Edward Despard was born in 1751 in Coolrain, Camross, Queen's County (now Laois), in the Kingdom of Ireland, the youngest of eight surviving children (six sons, two daughters) of William Despard, a Protestant landowner of Huguenot descent, and Jane Despard (née Walsh). With neighbouring gentry, his father and grandfather enlarged their estate by enclosing "waste", and parish, land to which their tenants had had traditional access. This contributed, in Despard's childhood years, to local Whiteboy disturbances (well remembered by his niece).

Despard was boarded at the Quaker School in Ballitore, County Kildare, which, looking beyond basic literacy, instructed children in mathematics, the classics and, uniquely in Ireland, modern languages. These subjects would not have been neglected when from age eight, Despard began to acquire "the character, the manner, and the habits of a gentleman, and a soldier" as a page in the household of the Lord Hertford, Ambassador to France (1763–65), and Lord Lieutenant of Ireland (1765–66). It is possible that the young Despard was acquainted with David Hume in Paris, where the Scottish enlightenment philosopher and historian attended Hertford as the embassy secretary.

In 1766, aged fifteen, Despard followed his older brothers – one of whom, John Despard (1745–1829), was to rise to the rank of full general – into the British Army. He enrolled as an ensign in the 50th Foot.

Posted with his regiment to Jamaica, Despard served as a defence-works engineer and in 1772 was promoted to lieutenant. His work required him to lead "motley crews", including free blacks, Miskitos and others of mixed-ancestry. In "forming and coordinating the gangs of workers whose labour was his triumph", it has been suggested that Despard was "creolized" in his sympathies".

During the American War of Independence Despard served with distinction in sea-borne descents upon the Spanish Kingdom of Guatemala. He fought alongside Horatio Nelson (and attained the rank of captain) in the San Juan expedition of 1780. Two years later he commanded the British force that, in the Battle of the Black River, recovered British settlements on the Miskito Coast from the Spanish. For this he received a royal commendation and the rank of colonel. While leading reconnoitring missions, Despard again worked intimately with the African-Indian Miskitos. Olaudah Equiano, a former slave who had lived among them in the 1770s, recorded that "These Indians live under an almost perfect equality, and there are no rich or poor among them. They do not strive to accumulate, and the great unwearied exertion, found among our civilised societies, is unknown among them".

# [Given information]
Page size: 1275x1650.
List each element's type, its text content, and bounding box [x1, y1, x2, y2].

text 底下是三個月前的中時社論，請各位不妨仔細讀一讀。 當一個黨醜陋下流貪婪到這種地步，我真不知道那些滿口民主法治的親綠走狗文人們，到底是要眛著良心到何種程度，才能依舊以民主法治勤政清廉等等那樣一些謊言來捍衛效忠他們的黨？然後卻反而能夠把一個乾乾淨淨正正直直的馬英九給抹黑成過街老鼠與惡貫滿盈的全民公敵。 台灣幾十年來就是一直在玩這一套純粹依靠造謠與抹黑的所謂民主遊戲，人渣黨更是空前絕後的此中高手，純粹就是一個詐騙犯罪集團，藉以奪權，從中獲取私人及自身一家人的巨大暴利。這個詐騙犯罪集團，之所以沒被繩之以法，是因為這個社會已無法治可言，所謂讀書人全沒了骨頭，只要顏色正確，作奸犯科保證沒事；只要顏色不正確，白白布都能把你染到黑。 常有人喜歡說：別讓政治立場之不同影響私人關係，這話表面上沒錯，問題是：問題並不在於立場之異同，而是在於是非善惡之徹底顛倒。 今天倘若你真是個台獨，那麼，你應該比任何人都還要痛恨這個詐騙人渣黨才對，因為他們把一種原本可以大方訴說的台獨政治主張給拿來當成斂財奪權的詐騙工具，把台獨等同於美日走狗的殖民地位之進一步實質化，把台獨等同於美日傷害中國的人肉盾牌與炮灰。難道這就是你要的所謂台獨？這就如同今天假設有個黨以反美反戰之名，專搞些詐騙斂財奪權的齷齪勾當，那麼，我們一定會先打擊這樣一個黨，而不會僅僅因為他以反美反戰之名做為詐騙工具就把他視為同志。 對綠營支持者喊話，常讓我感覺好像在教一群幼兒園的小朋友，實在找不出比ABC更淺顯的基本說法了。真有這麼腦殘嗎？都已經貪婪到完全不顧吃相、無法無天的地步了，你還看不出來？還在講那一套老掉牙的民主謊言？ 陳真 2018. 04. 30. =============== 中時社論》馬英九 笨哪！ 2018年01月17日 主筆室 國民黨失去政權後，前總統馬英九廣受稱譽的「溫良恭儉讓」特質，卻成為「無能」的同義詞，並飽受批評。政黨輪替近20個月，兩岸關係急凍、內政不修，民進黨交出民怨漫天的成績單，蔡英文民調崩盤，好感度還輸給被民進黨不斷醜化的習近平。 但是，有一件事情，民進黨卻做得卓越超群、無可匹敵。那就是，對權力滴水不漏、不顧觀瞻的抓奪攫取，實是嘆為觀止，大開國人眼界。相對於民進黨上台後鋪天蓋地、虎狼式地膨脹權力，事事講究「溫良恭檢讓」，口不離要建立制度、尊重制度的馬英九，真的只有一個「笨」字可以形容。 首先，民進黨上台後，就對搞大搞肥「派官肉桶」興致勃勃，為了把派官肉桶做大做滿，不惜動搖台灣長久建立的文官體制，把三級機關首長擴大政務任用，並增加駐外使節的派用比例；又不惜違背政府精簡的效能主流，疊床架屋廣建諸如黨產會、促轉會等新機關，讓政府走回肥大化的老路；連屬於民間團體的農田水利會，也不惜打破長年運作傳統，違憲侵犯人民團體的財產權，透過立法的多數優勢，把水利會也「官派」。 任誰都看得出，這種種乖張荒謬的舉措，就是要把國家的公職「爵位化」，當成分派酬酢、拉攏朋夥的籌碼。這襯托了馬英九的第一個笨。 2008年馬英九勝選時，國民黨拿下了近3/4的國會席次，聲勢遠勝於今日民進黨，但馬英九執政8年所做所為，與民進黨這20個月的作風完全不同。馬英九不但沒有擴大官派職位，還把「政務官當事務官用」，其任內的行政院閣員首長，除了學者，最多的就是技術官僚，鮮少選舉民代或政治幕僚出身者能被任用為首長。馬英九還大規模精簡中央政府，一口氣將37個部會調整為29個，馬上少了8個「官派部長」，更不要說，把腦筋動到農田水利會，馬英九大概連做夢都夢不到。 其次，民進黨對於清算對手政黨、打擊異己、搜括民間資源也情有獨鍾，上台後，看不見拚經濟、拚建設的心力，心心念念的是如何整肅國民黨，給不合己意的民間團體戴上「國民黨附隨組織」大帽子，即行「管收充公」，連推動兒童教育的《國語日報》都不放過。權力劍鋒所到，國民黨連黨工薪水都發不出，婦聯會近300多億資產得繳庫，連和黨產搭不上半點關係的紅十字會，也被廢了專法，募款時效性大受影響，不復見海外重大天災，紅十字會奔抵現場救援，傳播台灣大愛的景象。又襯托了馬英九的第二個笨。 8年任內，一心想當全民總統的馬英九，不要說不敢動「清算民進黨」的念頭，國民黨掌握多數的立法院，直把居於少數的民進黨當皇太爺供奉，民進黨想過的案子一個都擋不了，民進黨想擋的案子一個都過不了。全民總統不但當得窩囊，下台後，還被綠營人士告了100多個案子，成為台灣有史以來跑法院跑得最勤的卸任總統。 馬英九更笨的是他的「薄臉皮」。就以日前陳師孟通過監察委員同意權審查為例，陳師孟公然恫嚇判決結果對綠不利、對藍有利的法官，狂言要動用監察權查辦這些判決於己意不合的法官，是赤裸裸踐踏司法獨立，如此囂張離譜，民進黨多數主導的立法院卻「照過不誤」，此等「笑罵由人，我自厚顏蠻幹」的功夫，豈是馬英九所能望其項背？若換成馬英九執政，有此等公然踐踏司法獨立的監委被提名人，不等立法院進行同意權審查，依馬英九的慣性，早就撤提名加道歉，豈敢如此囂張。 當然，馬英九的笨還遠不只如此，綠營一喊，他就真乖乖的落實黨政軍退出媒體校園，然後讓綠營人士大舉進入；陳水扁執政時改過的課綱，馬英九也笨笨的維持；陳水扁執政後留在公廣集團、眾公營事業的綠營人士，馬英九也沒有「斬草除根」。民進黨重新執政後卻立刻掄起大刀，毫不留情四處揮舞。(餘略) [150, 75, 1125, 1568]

# [Actions to take]
1. Quote the account of Edward Despard from "Edward Despard was" up to and including "by his niece).".
2. Write the next part of the account of Edward Despard, picking up after its last sentence.
The lines shown here are separate from the account of Edward Despard and don't belong to it.

# [Answers for the tasks]
1.
Edward Despard was born in 1751 in Coolrain, Camross, Queen's County (now Laois), in the Kingdom of Ireland, the youngest of eight surviving children (six sons, two daughters) of William Despard, a Protestant landowner of Huguenot descent, and Jane Despard (née Walsh). With neighbouring gentry, his father and grandfather enlarged their estate by enclosing "waste", and parish, land to which their tenants had had traditional access. This contributed, in Despard's childhood years, to local Whiteboy disturbances (well remembered by his niece).

2.
=="Without distinction of colour": Superintendent of the Bay of Honduras==

British logging concessions in the Bay of Honduras, Convention of London 1786

After the Peace of Paris which concluded the war in 1783, Despard was made Superintendent of the British logwood concessions in the Bay of Honduras (present-day Belize). As directed from London, Despard sought to accommodate British subjects, the Shoremen, displaced in the evacuation agreed with the Spanish (Convention of London 1786) of the Miskito Coast. To the dismay of the established Baymen (slave-holding loggers), Despard did so without "any distinction of age, sex, character, respectability, property or colour". He distributed land by lottery in which, the Baymen noted in their petition to London, "the meanest mulatto or free negro has an equal chance". Despard also set aside lands for common use (a reversal of the enclosures to which his family had been party in Ireland) and sought to keep food prices down “for the poorer sort of people”.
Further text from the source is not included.